NEW HAVEN, Conn., 10:20 p.m. — Senator Chris Dodd celebrated New Year’s Eve at Happy’s Place in Dubuque, Iowa, with staff and supporters. Only, to a passerby, Dodd probably looked more like an average barhopper, not a presidential candidate on a major party ticket.
“In a state saturated with an international media swarm seemingly large enough to populate a nation of its own,” wrote Melissa Bailey in the New Haven Independent, “only one reporter brought in the new year with Connecticut’s longshot presidential hopeful. Me.”
Dodd may have 27 years of service in the U.S. Senate to his credit, but to the thousands of reporters who have swarmed Iowa this week, that could not have mattered less. The snow-haired senior senator from Connecticut received the support of only two percent of like caucus voters in this week’s Des Moines Register poll.
That raises the obvious question: is the end near for Senator Dodd’s presidential bid?

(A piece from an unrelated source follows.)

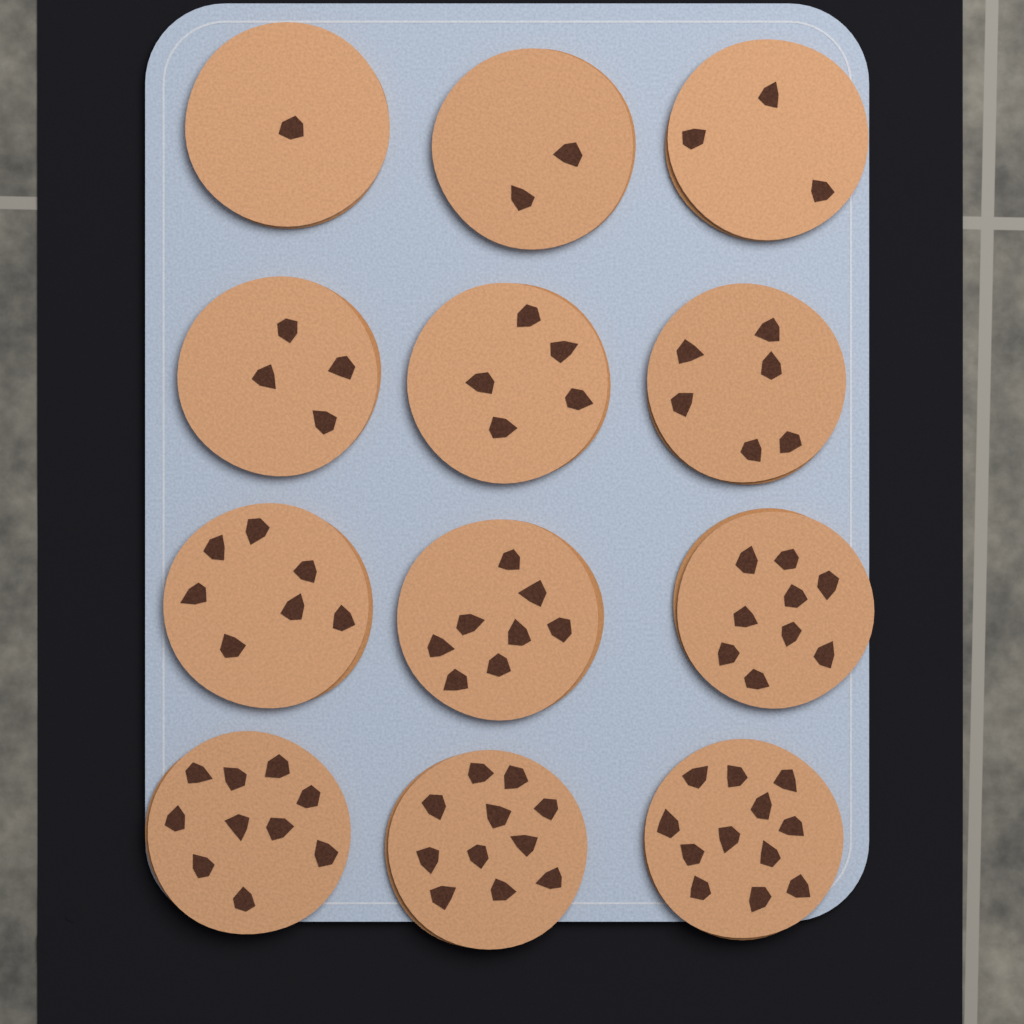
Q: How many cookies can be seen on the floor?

Marianna Mancusi-Ungaro/YDN
In an article on the Independent, veteran Connecticut newsman Paul Bass raised the question on Wednesday. In a column on Web site MarketWatch, columnist Marshall Loeb wrote that Dodd is “widely expected” to drop out after the caucus. John Marelius, a political writer for the San Diego Union-Tribune, mentioned it, too.
The convention wisdom seems to be that Dodd must finish at least fourth in Iowa to keep his campaign afloat. Unless that happens, Hartford Courant political writer Mark Pazniokas wrote on Wednesday, “his yearlong presidential campaign is over.”
The Register poll placed him in sixth place, with six percent of likely caucusgoers undecided:
That might seem like bad news for Dodd — a native of Willimantic, Connecticut, about 50 miles northeast of New Haven — but consider this: Of all the Democratic candidates, Dodd posted the most significant relative increase in support in the most recent Register poll.
From November to December, he doubled his support — that is, from 1 percent to 2 percent.